Kündigung bisheriger Handhabung
Selbst wenn man so etwas wie eine „ungeschriebene Regelungsabrede“ unterstellen würde – Regelungen können von beiden Seiten gekündigt werden, und in dem Fall kündigt der Betriebsrat eben die bisherige Handhabung, der zufolge er sein Mitbestimmungsrecht bisher nicht ausgeübt hat, auf.

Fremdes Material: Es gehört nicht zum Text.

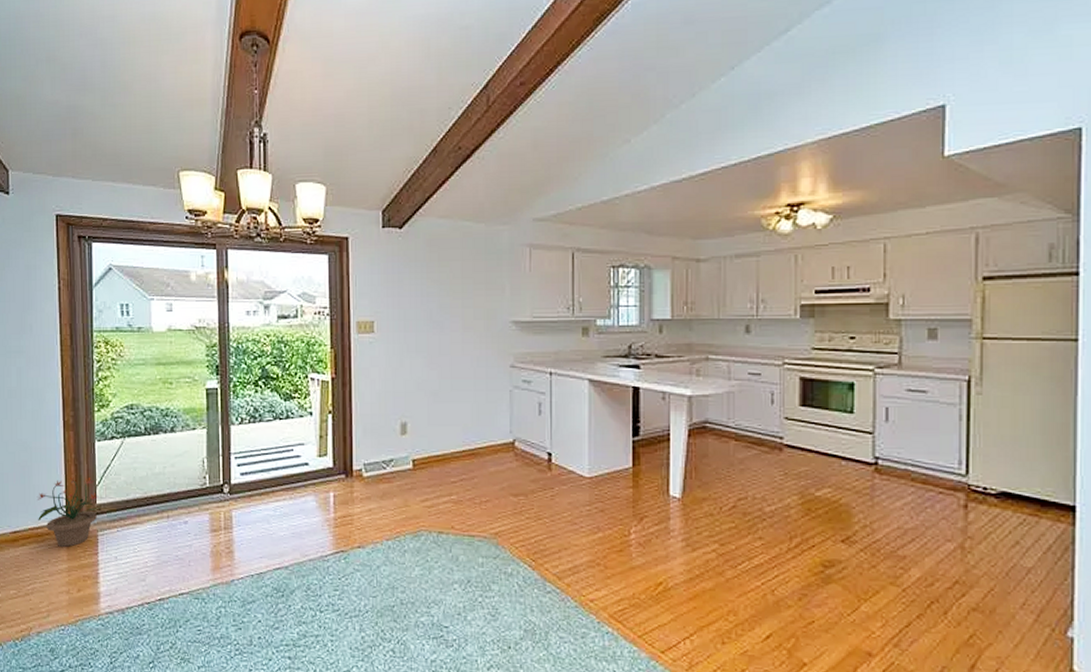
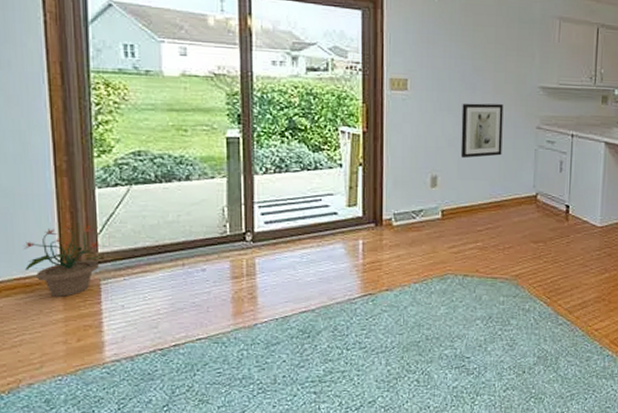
wall art: none [430,343,474,403] -> present [460,103,504,159]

Mitbestimmung dient der Mitgestaltung. Gestaltet werden kann aber nur, was nicht bereits geschehen ist. Deshalb ist Mitbestimmung immer in die Zukunft gerichtet.
Geschehen ist geschehen
Es ist allerdings nicht möglich, schädliche Wirkungen einer Maßnahme durch eine verspätete Betriebsvereinbarung nachträglich rückgängig zu machen. Angenommen, der Arbeitgeber hat in der Vergangenheit einen Arbeitnehmer entlassen, weil er das Internet privat genutzt hat und dies lt. Anordnung verboten ist. Das Vergehen wurde durch die Vorlage eines Nutzungsprotokolls bewiesen. Dann wird die Kündigung nicht nachträglich unwirksam, dass später eine Betriebsvereinbarung abgeschlossen wird, die die Nutzung dieses Protokolls (§ 87 Abs. 1 Nr. 6 BetrVG) verbietet.